In a House Appropriations Interior, Environment, and Related Agencies Subcommittee budget hearing for the U.S. Forest Service today, Ranking Member Congresswoman Chellie Pingree (D-Maine) called attention to the severe storms Maine has endured in recent months, which have impacted local economies, infrastructure, and forests. 

“Maine’s logging industry suffered more than $2.6 million in losses from the December storm alone, and has a domino effect on the Maine economy, with larger losses estimated at over $5.5 million.
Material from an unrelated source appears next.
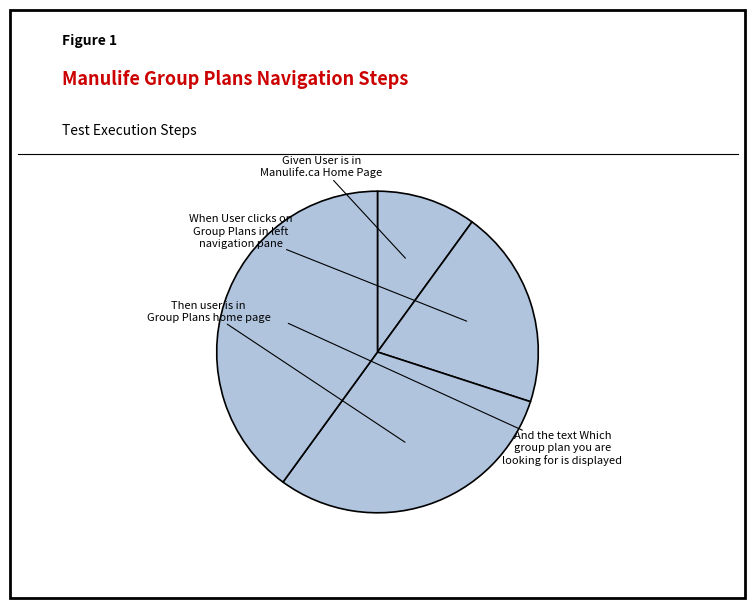

Is there a majority slice in this chart?

No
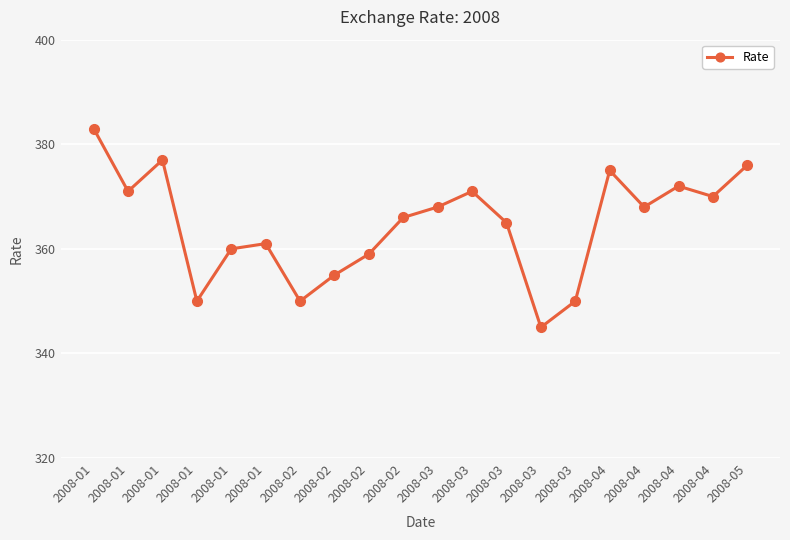

How many data points are less than 368?

10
Many of these companies will be unable to file insurance claims because the losses aren’t covered,” Pingree noted in the hearing.

Pingree asked U.S. Forest Service Chief Randy Moore how the Forest Service takes impacts of extreme weather events into consideration when managing partners’ forests and related industries.

A complete transcript of the exchange is copied below. Click here to watch the full hearing.


Pingree: So, the state private and tribal forestry account provides vital financial and technical assistance to nonfederal landowners and resource managers in my home state. The Maine Forest Service has a long history of using these resources to provide services to small woodland owners, loggers, and foresters.

But the state and private funding only goes so far. In the last few months, Maine has experienced four major storms that caused widespread water quality issues, washed out roads and bridges, and caused negative impacts to the health of the forests. Maine's logging industry suffered more than $2.6 million in losses for just one of those storms - the December storm alone - and has a domino effect on the Maine economy, with larger losses estimated at over $5.5 million.

Many of the companies will be unable to file insurance claims because the losses aren't covered. I've seen some of the devastating pictures of road washouts. And, you know, you know, it's a short season when you can move trees and it's not you know, it's not mud, it's not snowed in. So, it's been a huge problem for them. So how is the Forest Service taking into consideration the impact of this extreme weather we're experiencing on the management of partners, forests and related industry and is providing more resources for this simply a matter of increasing the funding to state private and tribal forestry accounts or are there some other funding possibilities that a partner like the Maine Forest Service could explore? 

 We're just anxious to help them and we want to know what your thoughts are and any resources we should be looking at. 

Chief Moore: So, Ranking Member, First, let me say that we can and we do request funding through the congressionally required disaster unfunded needs report that's provided. And so, we have received funding there.

But to give you an idea of the requests versus the need is pretty significant. We have about $1 billion right now in backlog from request that's needed to respond to many of these disasters across country. And so, the request is one thing. Do we get enough to repair the damage? The answer is no, we don't, but it's helpful. And so, we want you to know how much we appreciate Congress response to our requests.

You just said many of these things, more of them are happening, it seems. And whether you believe that is from climate differences, climate change or whatever it may be, it's happening more often. And so the requests are asked more often. And we understand the budget situation. We we fully understand that. But I do want you to know that there's a lot of damage out there.

We did receive the 2023 funding requests for prior years, and it still wasn't enough. Like I say, we've got $1 billion backlog of what's needed versus what's been requested.